How to motivate yourself to do a thing you don't want to do
Why do things you don’t “want” to do?
- Several commenters distinguish between current feelings vs “ultimate” or future preferences: you may not want to exercise or do taxes now, but you want the future outcome (health, avoiding legal trouble, being able to eat).
- Some argue if you ever do it, then on some level you do want it; others point to clear cases (taxes, boring jobs) where it’s obligation, not desire.
- There’s debate over whether procrastination is personal weakness vs a deeper ambivalence or environmental issue.
Framing goals: avoidance vs aspiration
- Framing goals positively (“be strong and light”) is seen as more motivating than avoidance framing (“not weak and overweight”).
- Focusing on consequences of not doing the task can help some; others say this just triggers anxiety or daydreaming.
Motivation, discipline, habits, and environment
- A strong camp says “motivation is unreliable; action and discipline must come first,” often via tiny steps, time-boxing, or “just start” tactics.
- Others emphasize habit formation: make tasks automatic (like brushing teeth), reduce friction (gear ready, do it first thing in the morning), and integrate effort into daily life (active commuting, sports with kids).
- Environment tweaks (removing distractions, blocking apps, cleaning the desk) help some but are not sufficient alone.

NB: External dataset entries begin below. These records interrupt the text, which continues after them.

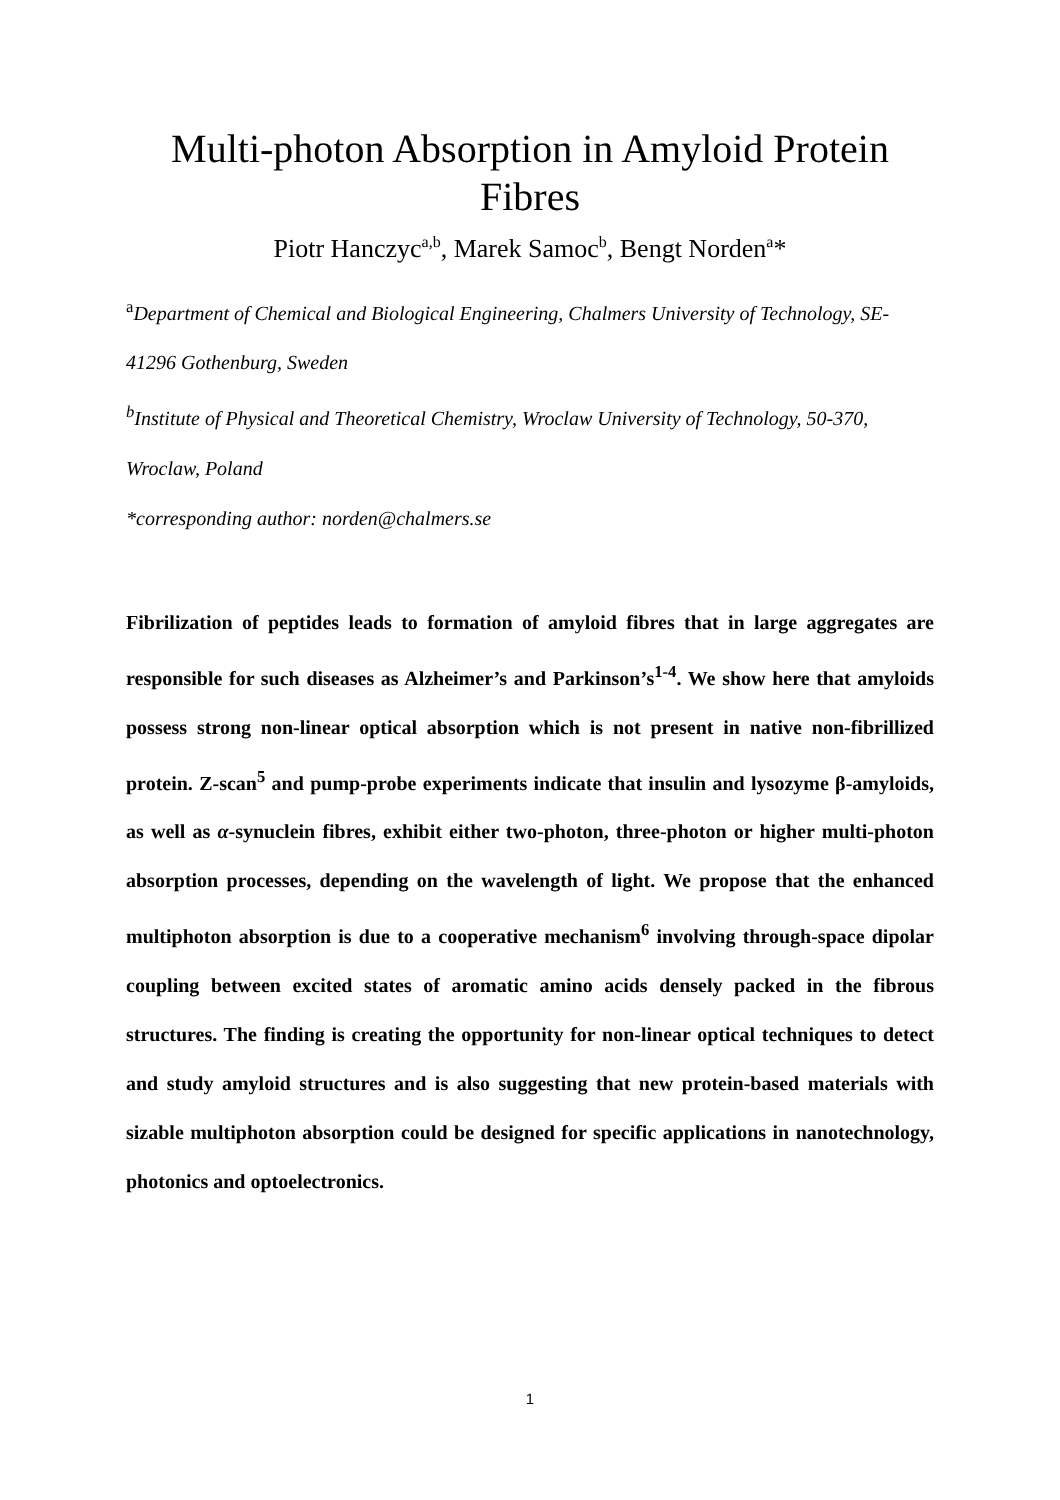Multi-photon Absorption in Amyloid Protein Fibres
Piotr Hanczyc<sup>a,b</sup>, Marek Samoc<sup>b</sup>, Bengt Norden<sup>a</sup>*
<sup>a</sup> Department of Chemical and Biological Engineering, Chalmers University of Technology, SE-41296 Gothenburg, Sweden
<sup>b</sup> Institute of Physical and Theoretical Chemistry, Wroclaw University of Technology, 50-370, Wroclaw, Poland
*corresponding author: norden@chalmers.se
Fibrilization of peptides leads to formation of amyloid fibres that in large aggregates are responsible for such diseases as Alzheimer’s and Parkinson’s<sup>1-4</sup>. We show here that amyloids possess strong non-linear optical absorption which is not present in native non-fibrillized protein. Z-scan<sup>5</sup> and pump-probe experiments indicate that insulin and lysozyme β-amyloids, as well as α-synuclein fibres, exhibit either two-photon, three-photon or higher multi-photon absorption processes, depending on the wavelength of light. We propose that the enhanced multiphoton absorption is due to a cooperative mechanism<sup>6</sup> involving through-space dipolar coupling between excited states of aromatic amino acids densely packed in the fibrous structures. The finding is creating the opportunity for non-linear optical techniques to detect and study amyloid structures and is also suggesting that new protein-based materials with sizable multiphoton absorption could be designed for specific applications in nanotechnology, photonics and optoelectronics.
1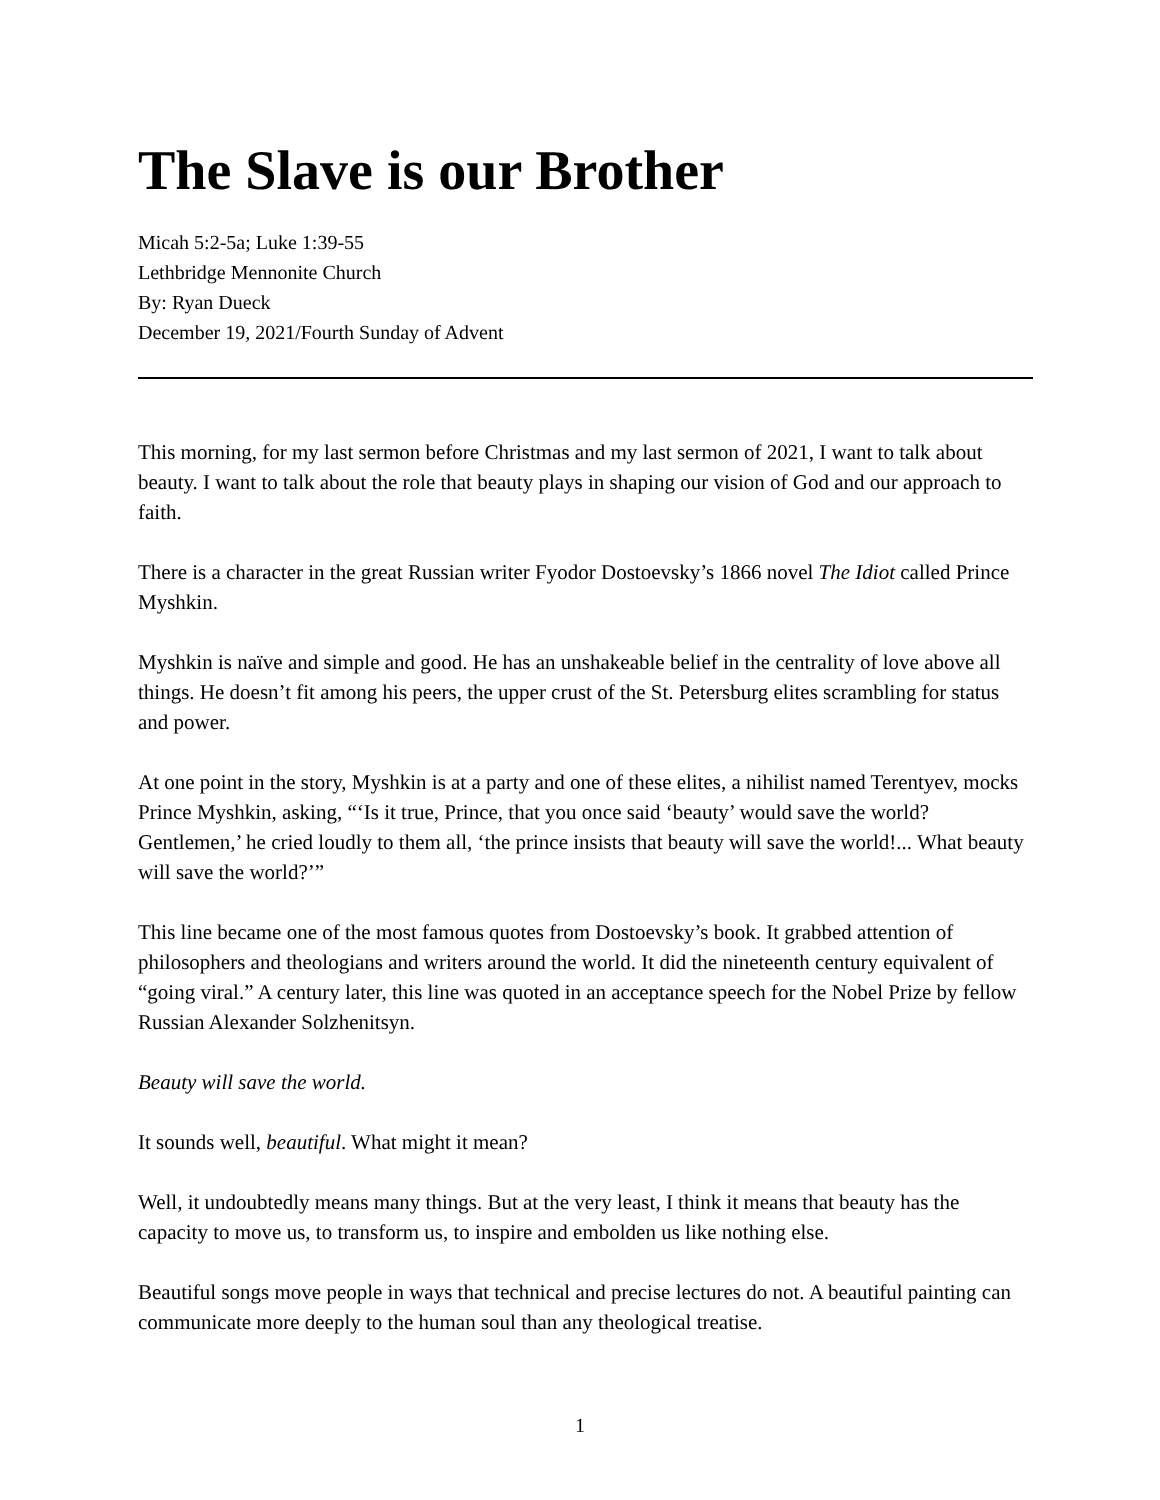The Slave is our Brother
Micah 5:2-5a; Luke 1:39-55
Lethbridge Mennonite Church
By: Ryan Dueck
December 19, 2021/Fourth Sunday of Advent
This morning, for my last sermon before Christmas and my last sermon of 2021, I want to talk about beauty. I want to talk about the role that beauty plays in shaping our vision of God and our approach to faith.
There is a character in the great Russian writer Fyodor Dostoevsky’s 1866 novel The Idiot called Prince Myshkin.
Myshkin is naïve and simple and good. He has an unshakeable belief in the centrality of love above all things. He doesn’t fit among his peers, the upper crust of the St. Petersburg elites scrambling for status and power.
At one point in the story, Myshkin is at a party and one of these elites, a nihilist named Terentyev, mocks Prince Myshkin, asking, “‘Is it true, Prince, that you once said ‘beauty’ would save the world? Gentlemen,’ he cried loudly to them all, ‘the prince insists that beauty will save the world!... What beauty will save the world?’”
This line became one of the most famous quotes from Dostoevsky’s book. It grabbed attention of philosophers and theologians and writers around the world. It did the nineteenth century equivalent of “going viral.” A century later, this line was quoted in an acceptance speech for the Nobel Prize by fellow Russian Alexander Solzhenitsyn.
Beauty will save the world.
It sounds well, beautiful. What might it mean?
Well, it undoubtedly means many things. But at the very least, I think it means that beauty has the capacity to move us, to transform us, to inspire and embolden us like nothing else.
Beautiful songs move people in ways that technical and precise lectures do not. A beautiful painting can communicate more deeply to the human soul than any theological treatise.
1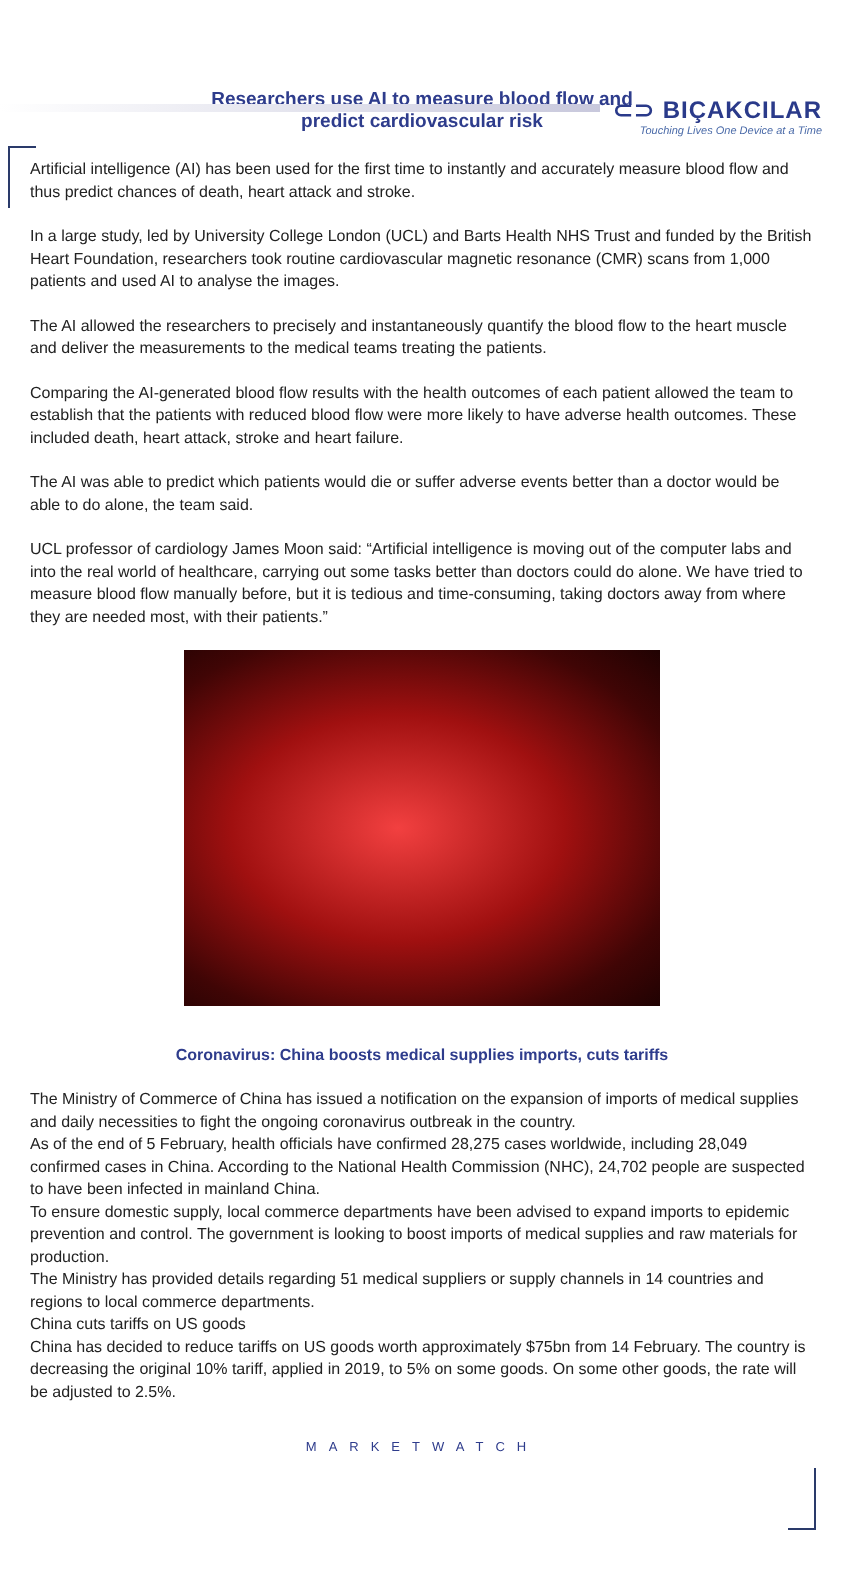⊂⊃ BIÇAKCILAR
Touching Lives One Device at a Time
Researchers use AI to measure blood flow and predict cardiovascular risk
Artificial intelligence (AI) has been used for the first time to instantly and accurately measure blood flow and thus predict chances of death, heart attack and stroke.
In a large study, led by University College London (UCL) and Barts Health NHS Trust and funded by the British Heart Foundation, researchers took routine cardiovascular magnetic resonance (CMR) scans from 1,000 patients and used AI to analyse the images.
The AI allowed the researchers to precisely and instantaneously quantify the blood flow to the heart muscle and deliver the measurements to the medical teams treating the patients.
Comparing the AI-generated blood flow results with the health outcomes of each patient allowed the team to establish that the patients with reduced blood flow were more likely to have adverse health outcomes. These included death, heart attack, stroke and heart failure.
The AI was able to predict which patients would die or suffer adverse events better than a doctor would be able to do alone, the team said.
UCL professor of cardiology James Moon said: “Artificial intelligence is moving out of the computer labs and into the real world of healthcare, carrying out some tasks better than doctors could do alone. We have tried to measure blood flow manually before, but it is tedious and time-consuming, taking doctors away from where they are needed most, with their patients.”
Coronavirus: China boosts medical supplies imports, cuts tariffs
The Ministry of Commerce of China has issued a notification on the expansion of imports of medical supplies and daily necessities to fight the ongoing coronavirus outbreak in the country.
As of the end of 5 February, health officials have confirmed 28,275 cases worldwide, including 28,049 confirmed cases in China. According to the National Health Commission (NHC), 24,702 people are suspected to have been infected in mainland China.
To ensure domestic supply, local commerce departments have been advised to expand imports to epidemic prevention and control. The government is looking to boost imports of medical supplies and raw materials for production.
The Ministry has provided details regarding 51 medical suppliers or supply channels in 14 countries and regions to local commerce departments.
China cuts tariffs on US goods
China has decided to reduce tariffs on US goods worth approximately $75bn from 14 February. The country is decreasing the original 10% tariff, applied in 2019, to 5% on some goods. On some other goods, the rate will be adjusted to 2.5%.
MARKETWATCH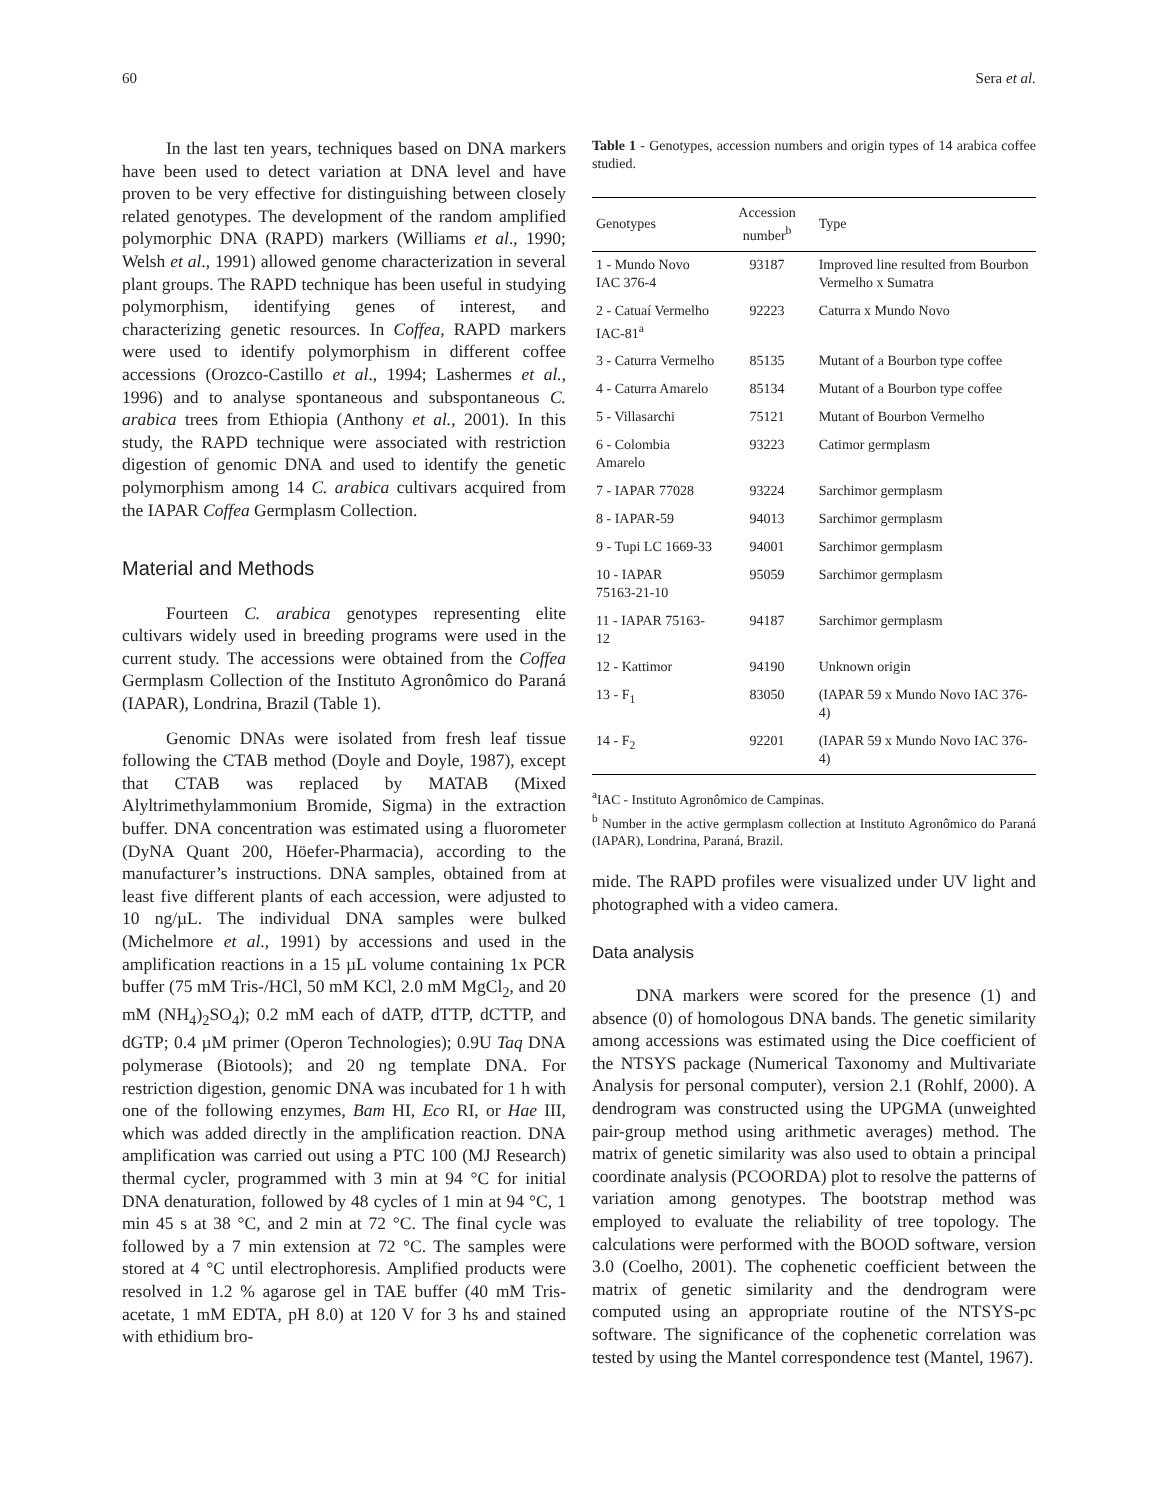60 Sera et al.
In the last ten years, techniques based on DNA markers have been used to detect variation at DNA level and have proven to be very effective for distinguishing between closely related genotypes. The development of the random amplified polymorphic DNA (RAPD) markers (Williams et al., 1990; Welsh et al., 1991) allowed genome characterization in several plant groups. The RAPD technique has been useful in studying polymorphism, identifying genes of interest, and characterizing genetic resources. In Coffea, RAPD markers were used to identify polymorphism in different coffee accessions (Orozco-Castillo et al., 1994; Lashermes et al., 1996) and to analyse spontaneous and subspontaneous C. arabica trees from Ethiopia (Anthony et al., 2001). In this study, the RAPD technique were associated with restriction digestion of genomic DNA and used to identify the genetic polymorphism among 14 C. arabica cultivars acquired from the IAPAR Coffea Germplasm Collection.
Material and Methods
Fourteen C. arabica genotypes representing elite cultivars widely used in breeding programs were used in the current study. The accessions were obtained from the Coffea Germplasm Collection of the Instituto Agronômico do Paraná (IAPAR), Londrina, Brazil (Table 1).
Genomic DNAs were isolated from fresh leaf tissue following the CTAB method (Doyle and Doyle, 1987), except that CTAB was replaced by MATAB (Mixed Alyltrimethylammonium Bromide, Sigma) in the extraction buffer. DNA concentration was estimated using a fluorometer (DyNA Quant 200, Höefer-Pharmacia), according to the manufacturer’s instructions. DNA samples, obtained from at least five different plants of each accession, were adjusted to 10 ng/µL. The individual DNA samples were bulked (Michelmore et al., 1991) by accessions and used in the amplification reactions in a 15 µL volume containing 1x PCR buffer (75 mM Tris-/HCl, 50 mM KCl, 2.0 mM MgCl<sub>2</sub>, and 20 mM (NH<sub>4</sub>)<sub>2</sub>SO<sub>4</sub>); 0.2 mM each of dATP, dTTP, dCTTP, and dGTP; 0.4 µM primer (Operon Technologies); 0.9U Taq DNA polymerase (Biotools); and 20 ng template DNA. For restriction digestion, genomic DNA was incubated for 1 h with one of the following enzymes, Bam HI, Eco RI, or Hae III, which was added directly in the amplification reaction. DNA amplification was carried out using a PTC 100 (MJ Research) thermal cycler, programmed with 3 min at 94 °C for initial DNA denaturation, followed by 48 cycles of 1 min at 94 °C, 1 min 45 s at 38 °C, and 2 min at 72 °C. The final cycle was followed by a 7 min extension at 72 °C. The samples were stored at 4 °C until electrophoresis. Amplified products were resolved in 1.2 % agarose gel in TAE buffer (40 mM Tris-acetate, 1 mM EDTA, pH 8.0) at 120 V for 3 hs and stained with ethidium bro-
Table 1 - Genotypes, accession numbers and origin types of 14 arabica coffee studied.
| Genotypes | Accession number<sup>b</sup> | Type |
| --- | --- | --- |
| 1 - Mundo Novo IAC 376-4 | 93187 | Improved line resulted from Bourbon Vermelho x Sumatra |
| 2 - Catuaí Vermelho IAC-81<sup>a</sup> | 92223 | Caturra x Mundo Novo |
| 3 - Caturra Vermelho | 85135 | Mutant of a Bourbon type coffee |
| 4 - Caturra Amarelo | 85134 | Mutant of a Bourbon type coffee |
| 5 - Villasarchi | 75121 | Mutant of Bourbon Vermelho |
| 6 - Colombia Amarelo | 93223 | Catimor germplasm |
| 7 - IAPAR 77028 | 93224 | Sarchimor germplasm |
| 8 - IAPAR-59 | 94013 | Sarchimor germplasm |
| 9 - Tupi LC 1669-33 | 94001 | Sarchimor germplasm |
| 10 - IAPAR 75163-21-10 | 95059 | Sarchimor germplasm |
| 11 - IAPAR 75163-12 | 94187 | Sarchimor germplasm |
| 12 - Kattimor | 94190 | Unknown origin |
| 13 - F<sub>1</sub> | 83050 | (IAPAR 59 x Mundo Novo IAC 376-4) |
| 14 - F<sub>2</sub> | 92201 | (IAPAR 59 x Mundo Novo IAC 376-4) |
<sup>a</sup> IAC - Instituto Agronômico de Campinas.
<sup>b</sup> Number in the active germplasm collection at Instituto Agronômico do Paraná (IAPAR), Londrina, Paraná, Brazil.
mide. The RAPD profiles were visualized under UV light and photographed with a video camera.
Data analysis
DNA markers were scored for the presence (1) and absence (0) of homologous DNA bands. The genetic similarity among accessions was estimated using the Dice coefficient of the NTSYS package (Numerical Taxonomy and Multivariate Analysis for personal computer), version 2.1 (Rohlf, 2000). A dendrogram was constructed using the UPGMA (unweighted pair-group method using arithmetic averages) method. The matrix of genetic similarity was also used to obtain a principal coordinate analysis (PCOORDA) plot to resolve the patterns of variation among genotypes. The bootstrap method was employed to evaluate the reliability of tree topology. The calculations were performed with the BOOD software, version 3.0 (Coelho, 2001). The cophenetic coefficient between the matrix of genetic similarity and the dendrogram were computed using an appropriate routine of the NTSYS-pc software. The significance of the cophenetic correlation was tested by using the Mantel correspondence test (Mantel, 1967).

Rewards, “dopamine stacking,” and enjoyment
- The article’s suggestion to pair unpleasant tasks with entertainment (music, shows) is criticized by some as “dopamine stacking” that could raise your baseline and reduce intrinsic motivation.
- Others push back: listening to music while working or exercising is framed as normal distraction or focus aid, not pathological.
- There’s disagreement over using food rewards (e.g., donuts after workouts), with a long tangent on whether exercise can “offset” high-calorie foods and whether fitness vs weight loss should be the primary aim.
ADHD and neurodiversity
- Multiple participants with ADHD say standard motivation tips rarely work; their problem is executive dysfunction, not lack of desire.
- Analogies like “you’d do it for $100M” are criticized as ableist and unrealistic; exceptional incentives don’t generalize to daily life.
- Advice: treat neurotypical productivity advice skeptically, consider medical/psychological help, and recognize energy limits.
Concrete strategies and workarounds
- Common tactics:
- Break tasks into very small, “crappy first pass” chunks.
- Use structured procrastination: do task A to avoid even worse task B.
- Enlist social pressure (buddies, public commitments, events).
- Allow yourself to “do nothing but the task” (or literally nothing) until boredom makes the task preferable.
- Some suggest simply not doing certain tasks and accepting consequences, or re-examining whether they align with one’s real values.
Skepticism and meta-discussion
- Some dismiss generic self-help as interchangeable with AI-generated advice and recommend seeing professionals for persistent issues.
- There’s criticism of long personal anecdotes in blog posts and of online “motivation” creators who must constantly produce borderline-pop science content.